Problem description:
Please reproduce the listing verbatim, without its images.

Supplied material:
>>>>>
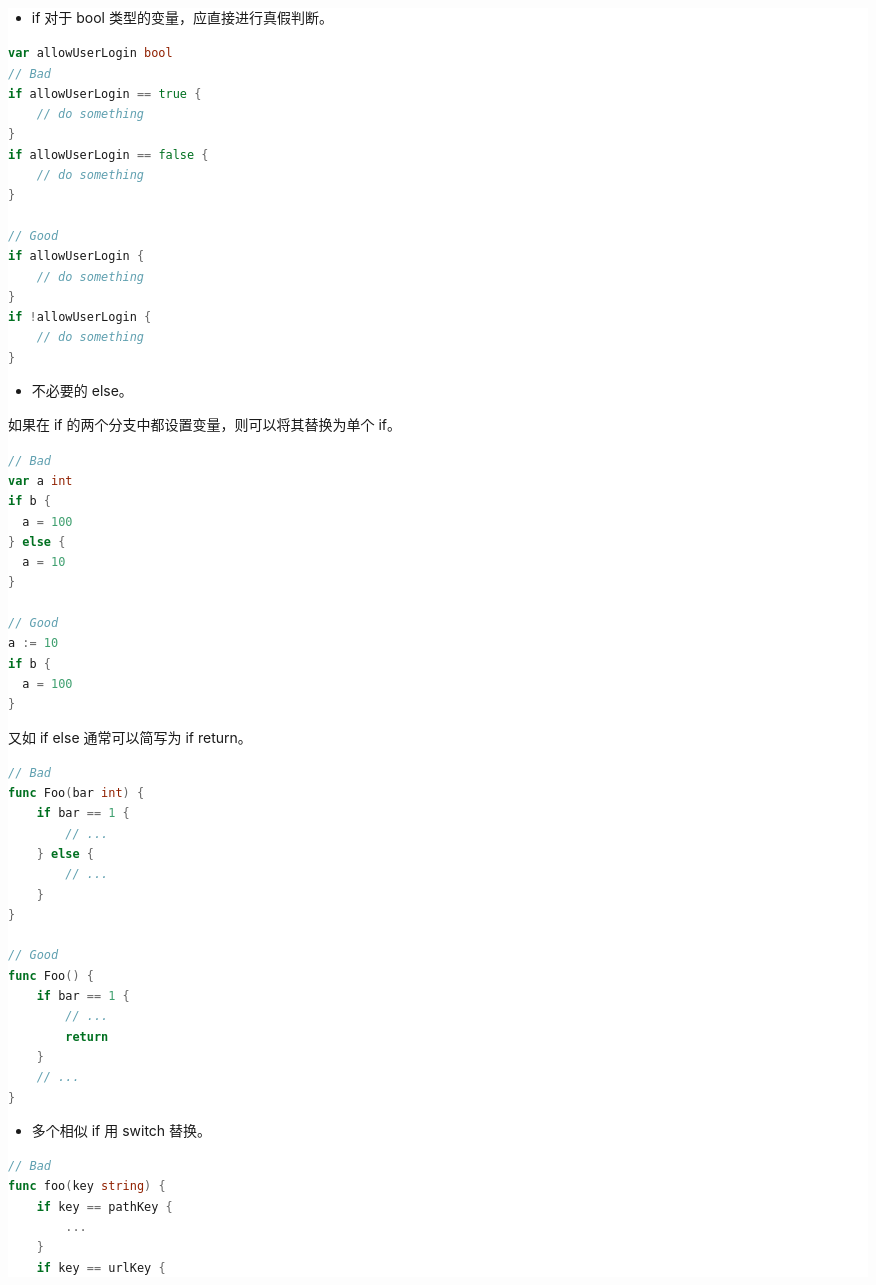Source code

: - if 对于 bool 类型的变量，应直接进行真假判断。
```go
var allowUserLogin bool
// Bad
if allowUserLogin == true {
    // do something
}
if allowUserLogin == false {
    // do something
}

// Good
if allowUserLogin {
    // do something
}
if !allowUserLogin {
    // do something
}
```
- 不必要的 else。

如果在 if 的两个分支中都设置变量，则可以将其替换为单个 if。
```go
// Bad
var a int
if b {
  a = 100
} else {
  a = 10
}

// Good
a := 10
if b {
  a = 100
}
```
又如 if else 通常可以简写为 if return。
```go
// Bad
func Foo(bar int) {
	if bar == 1 {
		// ...
	} else {
		// ...
	}
}

// Good
func Foo() {
	if bar == 1 {
		// ...
		return
	}
	// ...
}
```
- 多个相似 if 用 switch 替换。
```go
// Bad
func foo(key string) {
	if key == pathKey {
		...
	}
	if key == urlKey {
```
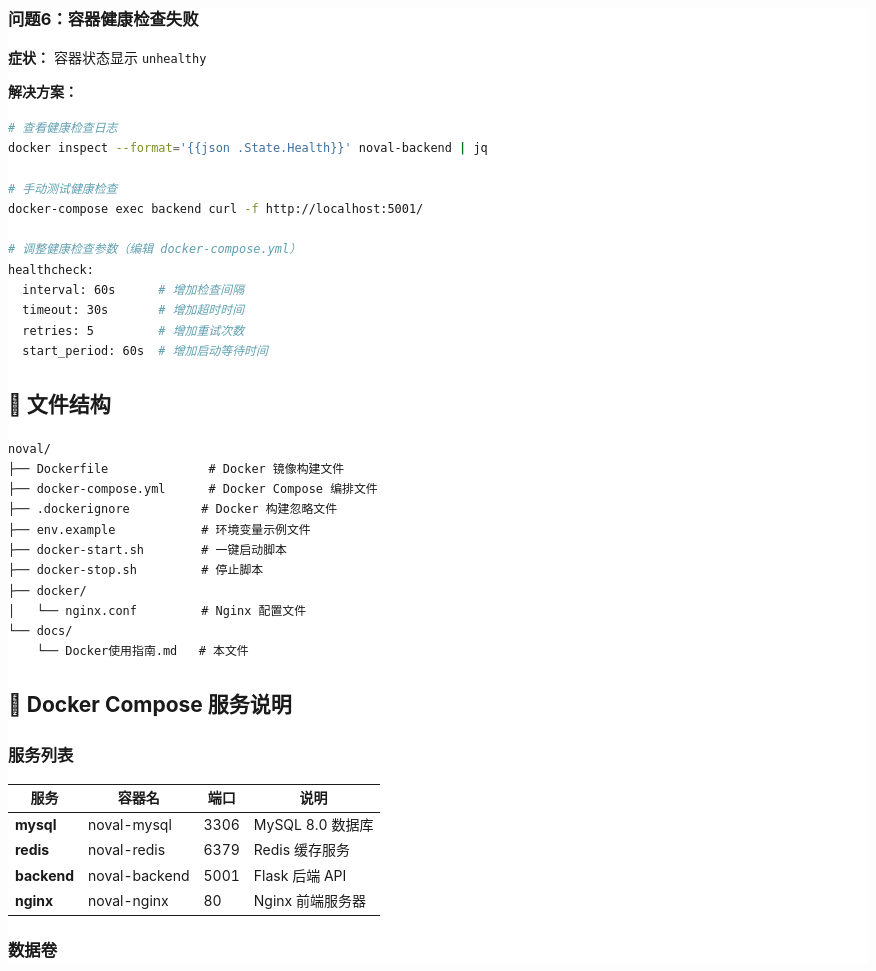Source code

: ### 问题6：容器健康检查失败

**症状：** 容器状态显示 `unhealthy`

**解决方案：**

```bash
# 查看健康检查日志
docker inspect --format='{{json .State.Health}}' noval-backend | jq

# 手动测试健康检查
docker-compose exec backend curl -f http://localhost:5001/

# 调整健康检查参数（编辑 docker-compose.yml）
healthcheck:
  interval: 60s      # 增加检查间隔
  timeout: 30s       # 增加超时时间
  retries: 5         # 增加重试次数
  start_period: 60s  # 增加启动等待时间
```

## 📁 文件结构

```
noval/
├── Dockerfile              # Docker 镜像构建文件
├── docker-compose.yml      # Docker Compose 编排文件
├── .dockerignore          # Docker 构建忽略文件
├── env.example            # 环境变量示例文件
├── docker-start.sh        # 一键启动脚本
├── docker-stop.sh         # 停止脚本
├── docker/
│   └── nginx.conf         # Nginx 配置文件
└── docs/
    └── Docker使用指南.md   # 本文件
```

## 🎯 Docker Compose 服务说明

### 服务列表

| 服务 | 容器名 | 端口 | 说明 |
|-----|-------|------|-----|
| **mysql** | noval-mysql | 3306 | MySQL 8.0 数据库 |
| **redis** | noval-redis | 6379 | Redis 缓存服务 |
| **backend** | noval-backend | 5001 | Flask 后端 API |
| **nginx** | noval-nginx | 80 | Nginx 前端服务器 |

### 数据卷
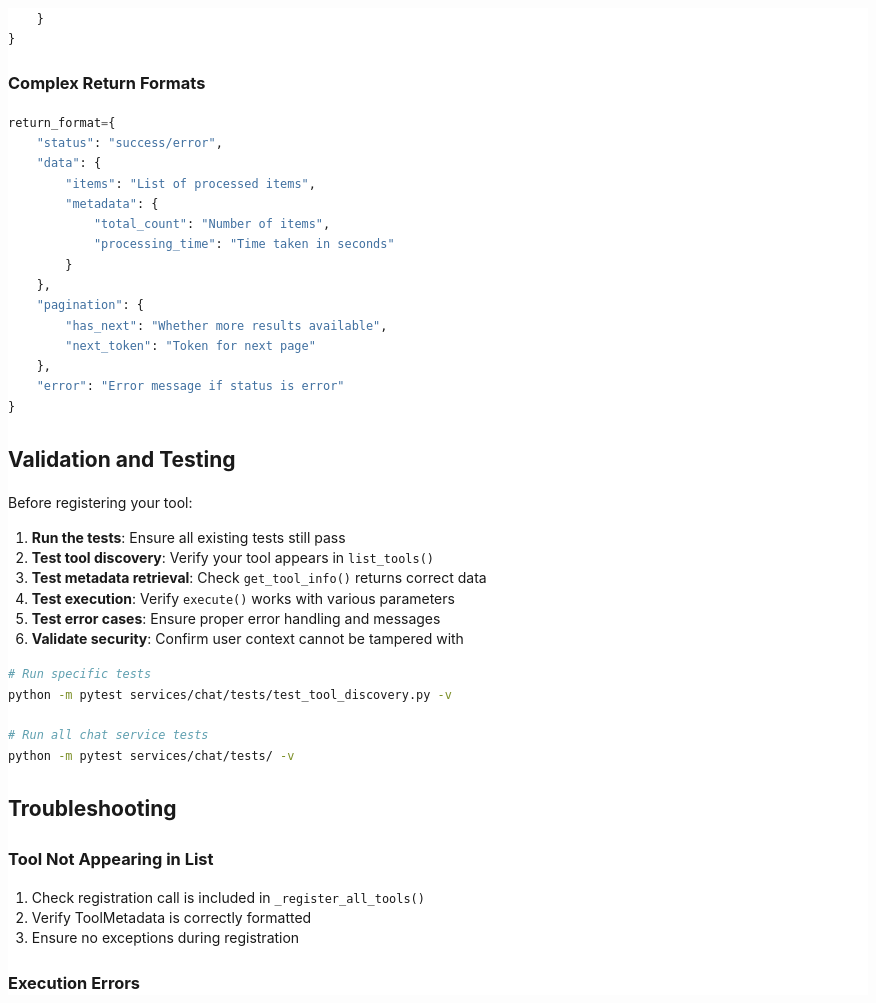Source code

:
 ```python
    }
}
```

### Complex Return Formats

```python
return_format={
    "status": "success/error",
    "data": {
        "items": "List of processed items",
        "metadata": {
            "total_count": "Number of items",
            "processing_time": "Time taken in seconds"
        }
    },
    "pagination": {
        "has_next": "Whether more results available",
        "next_token": "Token for next page"
    },
    "error": "Error message if status is error"
}
```

## Validation and Testing

Before registering your tool:

1. **Run the tests**: Ensure all existing tests still pass
2. **Test tool discovery**: Verify your tool appears in `list_tools()`
3. **Test metadata retrieval**: Check `get_tool_info()` returns correct data
4. **Test execution**: Verify `execute()` works with various parameters
5. **Test error cases**: Ensure proper error handling and messages
6. **Validate security**: Confirm user context cannot be tampered with

```bash
# Run specific tests
python -m pytest services/chat/tests/test_tool_discovery.py -v

# Run all chat service tests
python -m pytest services/chat/tests/ -v
```

## Troubleshooting

### Tool Not Appearing in List

1. Check registration call is included in `_register_all_tools()`
2. Verify ToolMetadata is correctly formatted
3. Ensure no exceptions during registration

### Execution Errors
<<<<<
Answer to this task:
Source code

: - if 对于 bool 类型的变量，应直接进行真假判断。
```go
var allowUserLogin bool
// Bad
if allowUserLogin == true {
    // do something
}
if allowUserLogin == false {
    // do something
}

// Good
if allowUserLogin {
    // do something
}
if !allowUserLogin {
    // do something
}
```
- 不必要的 else。

如果在 if 的两个分支中都设置变量，则可以将其替换为单个 if。
```go
// Bad
var a int
if b {
  a = 100
} else {
  a = 10
}

// Good
a := 10
if b {
  a = 100
}
```
又如 if else 通常可以简写为 if return。
```go
// Bad
func Foo(bar int) {
	if bar == 1 {
		// ...
	} else {
		// ...
	}
}

// Good
func Foo() {
	if bar == 1 {
		// ...
		return
	}
	// ...
}
```
- 多个相似 if 用 switch 替换。
```go
// Bad
func foo(key string) {
	if key == pathKey {
		...
	}
	if key == urlKey {
```
Source code

: ### 问题6：容器健康检查失败

**症状：** 容器状态显示 `unhealthy`

**解决方案：**

```bash
# 查看健康检查日志
docker inspect --format='{{json .State.Health}}' noval-backend | jq

# 手动测试健康检查
docker-compose exec backend curl -f http://localhost:5001/

# 调整健康检查参数（编辑 docker-compose.yml）
healthcheck:
  interval: 60s      # 增加检查间隔
  timeout: 30s       # 增加超时时间
  retries: 5         # 增加重试次数
  start_period: 60s  # 增加启动等待时间
```

## 📁 文件结构

```
noval/
├── Dockerfile              # Docker 镜像构建文件
├── docker-compose.yml      # Docker Compose 编排文件
├── .dockerignore          # Docker 构建忽略文件
├── env.example            # 环境变量示例文件
├── docker-start.sh        # 一键启动脚本
├── docker-stop.sh         # 停止脚本
├── docker/
│   └── nginx.conf         # Nginx 配置文件
└── docs/
    └── Docker使用指南.md   # 本文件
```

## 🎯 Docker Compose 服务说明

### 服务列表

| 服务 | 容器名 | 端口 | 说明 |
|-----|-------|------|-----|
| **mysql** | noval-mysql | 3306 | MySQL 8.0 数据库 |
| **redis** | noval-redis | 6379 | Redis 缓存服务 |
| **backend** | noval-backend | 5001 | Flask 后端 API |
| **nginx** | noval-nginx | 80 | Nginx 前端服务器 |

### 数据卷
Source code

:
 ```python
    }
}
```

### Complex Return Formats

```python
return_format={
    "status": "success/error",
    "data": {
        "items": "List of processed items",
        "metadata": {
            "total_count": "Number of items",
            "processing_time": "Time taken in seconds"
        }
    },
    "pagination": {
        "has_next": "Whether more results available",
        "next_token": "Token for next page"
    },
    "error": "Error message if status is error"
}
```

## Validation and Testing

Before registering your tool:

1. **Run the tests**: Ensure all existing tests still pass
2. **Test tool discovery**: Verify your tool appears in `list_tools()`
3. **Test metadata retrieval**: Check `get_tool_info()` returns correct data
4. **Test execution**: Verify `execute()` works with various parameters
5. **Test error cases**: Ensure proper error handling and messages
6. **Validate security**: Confirm user context cannot be tampered with

```bash
# Run specific tests
python -m pytest services/chat/tests/test_tool_discovery.py -v

# Run all chat service tests
python -m pytest services/chat/tests/ -v
```

## Troubleshooting

### Tool Not Appearing in List

1. Check registration call is included in `_register_all_tools()`
2. Verify ToolMetadata is correctly formatted
3. Ensure no exceptions during registration

### Execution Errors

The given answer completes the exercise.